London-based collective Assemble has won the Turner Prize, the British art world’s most coveted and controversial award, for its work on a regeneration scheme at Granby Four Streets in Toxteth.
Assemble works across the fields of art, design and architecture to create projects in partnership with the communities who use and inhabit them. The group was founded in 2010 and is made up of 18 people.
The group was awarded the prize along with £25,000 at a ceremony in Glasgow yesterday evening, Monday 7 December.
The Granby Four Streets are a cluster of terraced houses in Toxteth, Liverpool that were built in the early 1900s to house artisan workers. Following the Toxteth riots in 1981, the council acquired many of the houses in the area for demolition and redevelopment. Due to the relocation of many residents the area fell into a state of disrepair.

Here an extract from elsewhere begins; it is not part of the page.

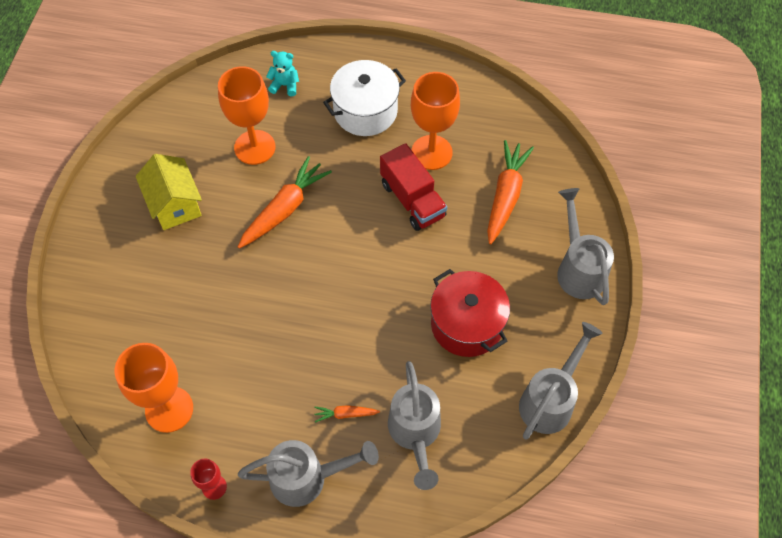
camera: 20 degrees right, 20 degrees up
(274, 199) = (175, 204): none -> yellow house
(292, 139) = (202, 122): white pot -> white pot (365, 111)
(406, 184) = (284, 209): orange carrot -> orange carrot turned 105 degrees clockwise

Assemble worked with resident group Granby Four Streets Community Land Trust and Steinbeck Studios to create a sustainable vision for the area. According to the group, the project “builds on the hard work already done by local residents and translates it to the refurbishment of housing, public space and the provision of new work and enterprise opportunities.
“The approach is characterised by celebrating the value of the area’s architectural and cultural heritage, supporting public involvement and partnership working, offering local training and employment opportunities and nurturing the resourcefulness and DIY spirit that defines the four streets.”
Many of the streets in Granby, on the edge of Toxteth, have been boarded up for decades. In 2014 Liverpool City Council agreed a three-year deal with Liverpool Mutual Homes and Plus Dane Group to refurbish 95 homes in the Granby Four Streets.
Separately, the Granby Community Land Trust agreed to refurbish 10 properties in Cairns Street and brought Assemble on board to advise on the project.
According to the Turner Prize judges, Assemble’s work “draws on long traditions of artistic and collective initiatives that experiment in art, design and architecture. In doing so they offer alternative models to how societies can work. The long-term collaboration between Granby Four Streets and Assemble shows the importance of artistic practice being able to drive and shape urgent issues.”
Aseemble beat three other shortlisted artists; Bonnie Camplin, Nicole Wermers and Janice Kerbel.
The Turner Prize, named after the English painter J.M.W. Turner, was established in 1984 and is an annual prize presented to a British visual artist under the age of 50.